Compulsion and obsession are venerable, even intrinsic film subjects. They're the source of crime. With his figures invariably caught inside ritualistic actions, Bokanowski manages to suggest crime—murder, theft, rape—without ever producing a corpse. L'Ange is more interested in the semantics of mystery than in solutions.

Kinkier is the Quays' claustrophobic 14-minute Rehearsals for Extinct Anatomies—a cerebral cloak with a pubic fur lining. Personally, it reminds me of an illustrated manual on sublimation or the masturbatory origins of intellectual activity. In interviews, the brothers locate the project's initial inspiration in an engraving after Fragonard's Le Verrou (The Bolt)—that sinister painting showing a rake in white stretching toward a window lock, either before or after he's raped the woman lying on the bed. During research and development, however, the brothers got sidetracked by the "other" Fragonard, the painter's nephew, a meticulous anatomist. Not that source material here prepares you for what you see.

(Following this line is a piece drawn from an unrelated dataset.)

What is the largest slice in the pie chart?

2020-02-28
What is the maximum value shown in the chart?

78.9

Rehearsals's mad impresario or conductor, plucking at the strings of a bar code, is a puppet with body of bent metal and a wildly spinning cyclopean eye, who pauses only to agitatedly finger a growth on his head. This activity links him to one of the two puppets locked together inside a fetid little room where a fan whirs, a weary-looking figure propped against the door compulsively stroking a sore—or is it a sweet spot?—in the middle of his forehead. Later we catch him scrubbing frantically at a stain on his clothes. As Lytton Strachey is reported to have queried, apropos of a spot on the young Virginia Woolf's skirt: Semen?

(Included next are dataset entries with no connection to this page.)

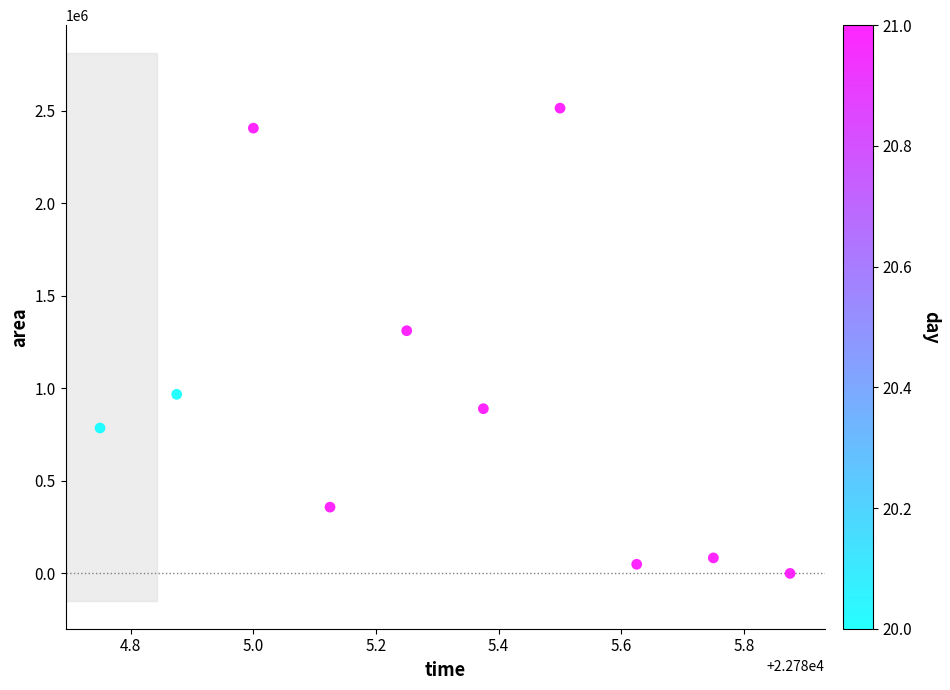

What Y value in the scatter plot is closest to 1256875?

1311250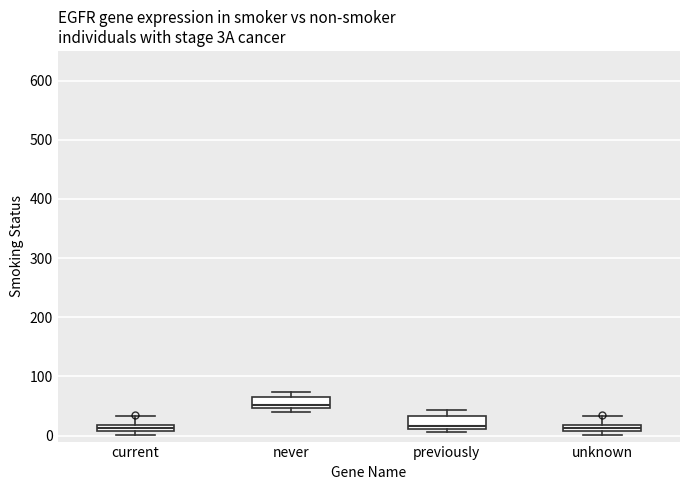

Where is the upper edge of the box for current on the y-axis? The values are not printed on the chart, so give them approximately, as read against the axis.

20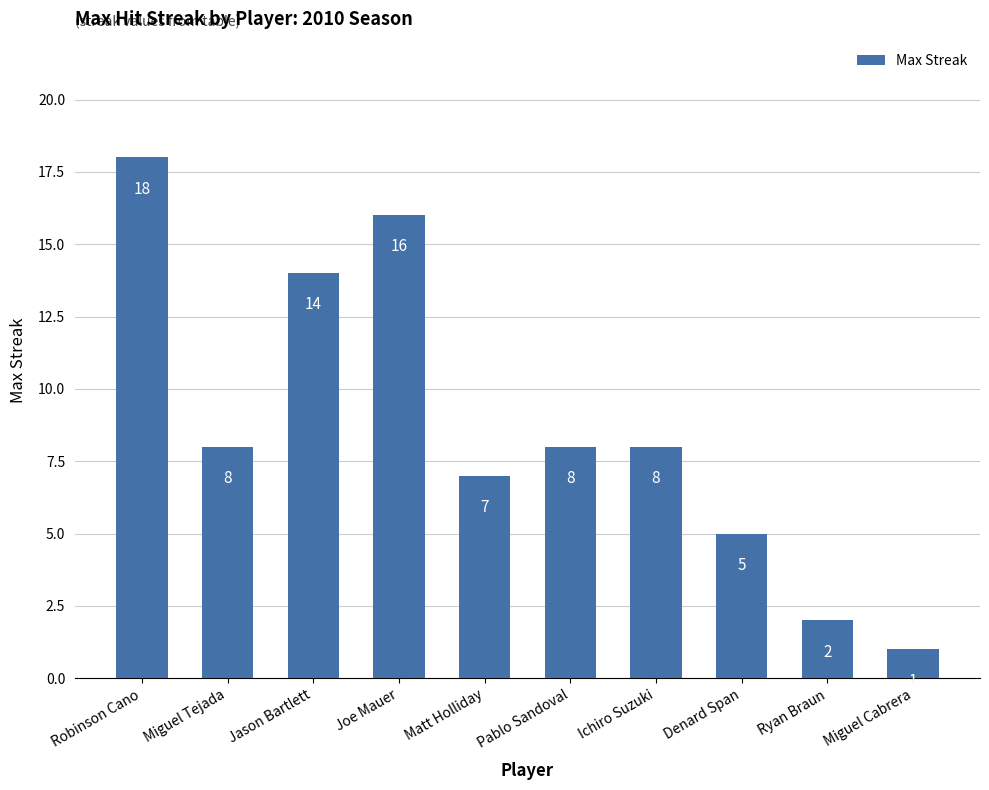

Which category has the lowest value across all series?

Miguel Cabrera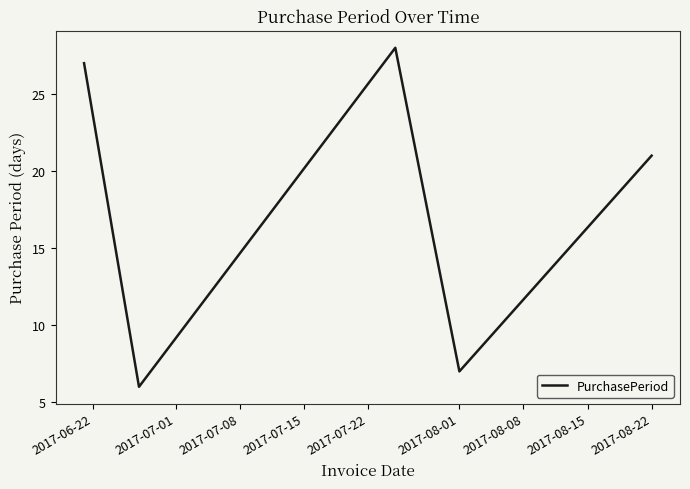

What is the difference between the second highest and minimum values?

21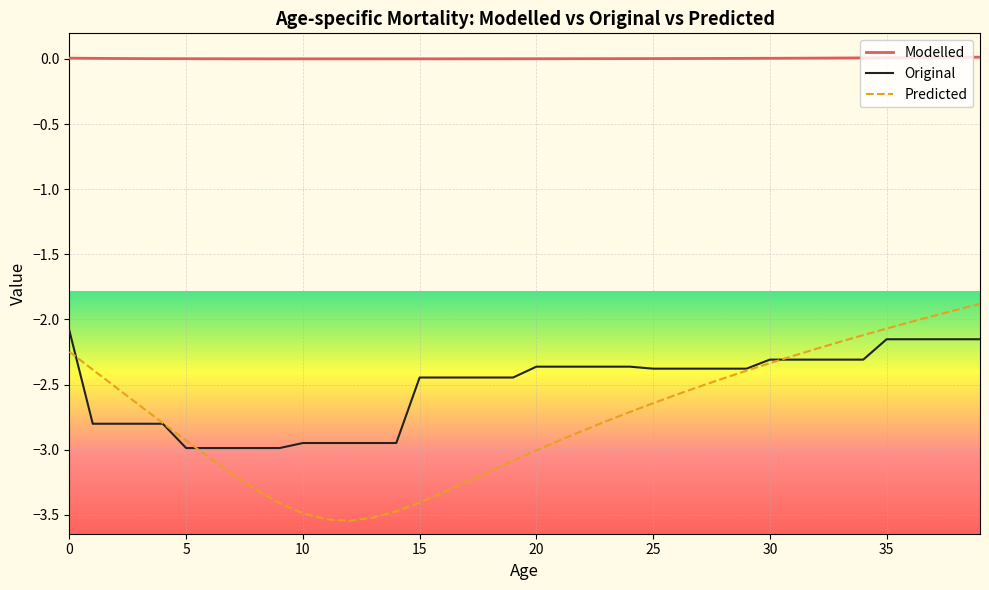

What is the difference between the maximum and second lowest values in the Predicted series?

1.7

The significant Other—genders here are difficult to distinguish—palely loiters on a rumpled bed. Surrounding their hermetic box of a room, like the outside world, is a vastly sterile white space with Escher-like staircases and calligraphy graffiti. The relation of the two interior/exterior spaces seems to make a crucial point, though I'm hard pressed to tell you what it is. The climax comes when the standing puppet lends a hand to the masturbating bedridden one. Or is he operating? (Is this Dead Ringers?) And it's not really a hand but something that looks like a pendulum or even an inverted metronome. Well, I've only seen the film once.

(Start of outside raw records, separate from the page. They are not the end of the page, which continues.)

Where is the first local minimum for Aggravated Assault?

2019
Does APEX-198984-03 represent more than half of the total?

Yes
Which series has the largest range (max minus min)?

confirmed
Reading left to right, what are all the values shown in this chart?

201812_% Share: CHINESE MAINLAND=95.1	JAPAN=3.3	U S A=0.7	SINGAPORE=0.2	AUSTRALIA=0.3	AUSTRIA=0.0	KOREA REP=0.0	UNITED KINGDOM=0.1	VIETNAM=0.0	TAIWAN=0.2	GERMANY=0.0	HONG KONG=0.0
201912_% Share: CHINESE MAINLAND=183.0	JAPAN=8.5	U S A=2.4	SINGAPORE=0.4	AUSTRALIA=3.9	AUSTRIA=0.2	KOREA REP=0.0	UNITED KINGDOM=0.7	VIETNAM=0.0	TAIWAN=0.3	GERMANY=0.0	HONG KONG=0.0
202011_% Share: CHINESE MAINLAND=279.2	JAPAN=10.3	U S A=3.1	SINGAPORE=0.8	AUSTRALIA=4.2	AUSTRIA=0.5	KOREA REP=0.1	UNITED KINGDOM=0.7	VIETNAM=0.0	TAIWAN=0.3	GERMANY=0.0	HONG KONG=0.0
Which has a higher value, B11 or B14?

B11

Instruments for reluctant mechanisms? "Extinct anatomies" may refer to our limited human anatomies, our poor flawed bodies—as if (I'm extrapolating) privileged twin-ship offers more evolved, less capricious forms of being in the world. Like the twin zoologists in Peter Greenaway's A Zed and Two Naughts—inspired, says Greenaway, by a magazine photo of the Quays—the fashionably hermetic filmmakers conduct abstruse experiments in decomposition, decay, and desiccation. In any case, two figures, hardly distinguishable, locked in a junk-filled studio, surely points to an autobiographical component. The hubris of twins notwithstanding, it's tempting to hear Rehearsals sending off muffled cries of "help."